When analyzing qualitative data, it is often more insightful to focus on the percentages across categories rather than the raw frequencies. This approach is particularly useful when examining how categories relate to the overall total. A pie chart serves as an effective visual tool for this purpose, as it illustrates the percentage of responses in each category through distinct wedges. The size of each wedge corresponds directly to the percentage it represents; for instance, a category with 40% will occupy the largest wedge, while a category with 15% will have the smallest.

To create a pie chart, one must first calculate the relative frequencies of each category if only the frequencies are provided. The relative frequency can be determined using the formula:

Relative Frequency = \(\frac{f}{n} \times 100\)

where \(f\) is the frequency of the category and \(n\) is the total number of responses.

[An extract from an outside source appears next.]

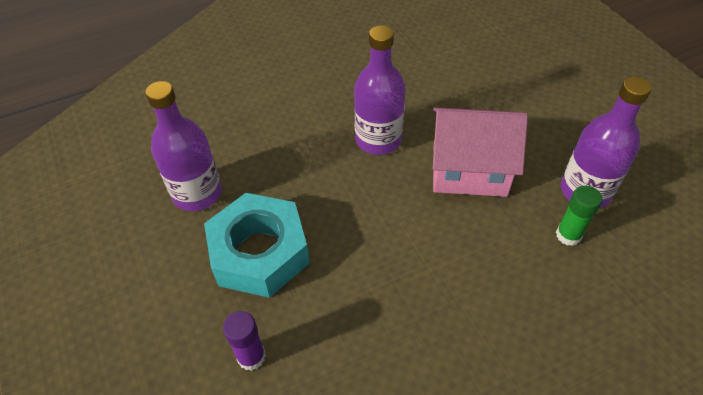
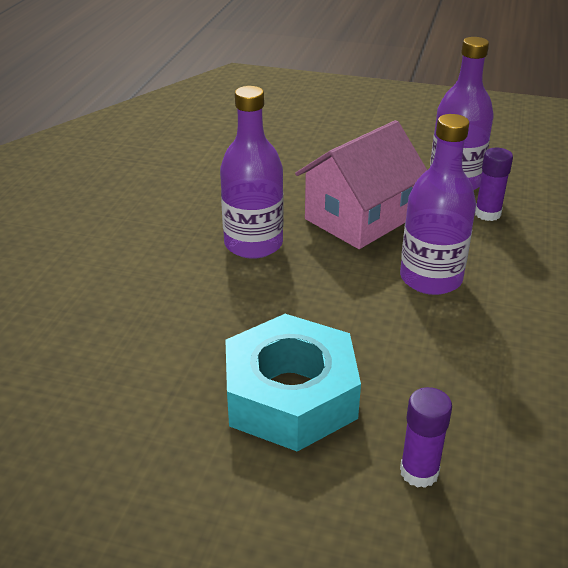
camera: 50 degrees left, 15 degrees down
(197, 193) = (142, 401): purple bottle -> purple bottle (431, 278)
(568, 235) = (487, 214): green glue stick -> purple glue stick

For example, if we have data on hair colors in two classrooms, we can compute the total number of responses by summing the frequencies of all categories. Once the total is known, we can apply the relative frequency formula to find the percentages for each hair color.

Consider a scenario where the frequencies of hair colors in Classroom A are as follows: black hair (6), brown hair (5), blonde hair (5), and red hair (4). The total number of responses is \(6 + 5 + 5 + 4 = 20\). Using the relative frequency formula, we find:

• Black hair: \(\frac{6}{20} \times 100 = 30\%\)
• Brown hair: \(\frac{5}{20} \times 100 = 25\%\)
• Blonde hair: \(\frac{5}{20} \times 100 = 25\%\)
• Red hair: \(\frac{4}{20} \times 100 = 20\%\)

With these percentages, we can now create the pie chart by dividing the circle into wedges that reflect these values. For instance, the wedge for black hair will take up 30% of the circle, while the wedges for brown and blonde hair will each take up 25%.

Once the pie chart is constructed, it can be used to answer specific questions. For example, if asked to compare the percentage of students with red hair in Classroom A (20%) to Classroom B (15%), we can conclude that Classroom A has a higher percentage of red-haired students by 5 percentage points. However, it is important to note that this comparison is based on percentages, not raw frequencies.

Additionally, if we know that Classroom B has 20 students and we want to determine how many have brown hair, we can calculate this by taking 40% of 20. Converting 40% to a decimal (0.40) and multiplying gives us:

Number of students with brown hair = \(0.40 \times 20 = 8\)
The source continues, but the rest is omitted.